Stories written about Kirk tend to mention his habit of answering every question with a "yes, sir" and "no, sir." Gillispie also says Kirk is the first one to thank the bus driver when the Aggies hit the road. When it comes to describing his role on this team, Kirk also says the right things. "My role is the glue guy," he says. "I try to keep everybody together." For that, he also deserves some thanks.

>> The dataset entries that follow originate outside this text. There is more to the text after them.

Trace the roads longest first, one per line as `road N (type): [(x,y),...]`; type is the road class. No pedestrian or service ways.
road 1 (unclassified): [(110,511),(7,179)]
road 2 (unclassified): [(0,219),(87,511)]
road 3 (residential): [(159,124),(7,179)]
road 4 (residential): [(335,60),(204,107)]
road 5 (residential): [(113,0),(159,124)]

Othello Hunter, 6-9, Jr., F, Ohio State

What, you didn't know Ohio State had another big guy besides Greg Oden? If you're a Big Ten coach who has had to scout the Buckeyes, you certainly know about Hunter, who gives Ohio State a physical presence that perfectly complements Oden inside.

This is only Hunter's fourth year of organized basketball, so his offense is behind his defense (he is averaging just 6.7 points per game). Still, his 5.3 rebounds per game is extremely impressive for a guy who is playing less than 19 minutes a night. He is also making 58.1 percent of his field goals and 74.5 percent of his free throws.

When opposing teams try to double- and triple-team Oden, Hunter can give the Buckeyes a lift, such as when he contributed 14 points, six rebounds and three blocks in a Jan. 2 win over Indiana. A transfer from Hillsborough Community College in Tampa, Hunter specializes in defending the post and working the defensive glass. Those skills will come in especially handy during the NCAA tournament when Oden goes to the bench. "Guys don't know me," Hunter has said. "They think, 'Well, he's just another basketball player so we'll double Greg and leave him open.'" Sorry to let the secret out, Othello, but Glue Guys deserve to be known, too.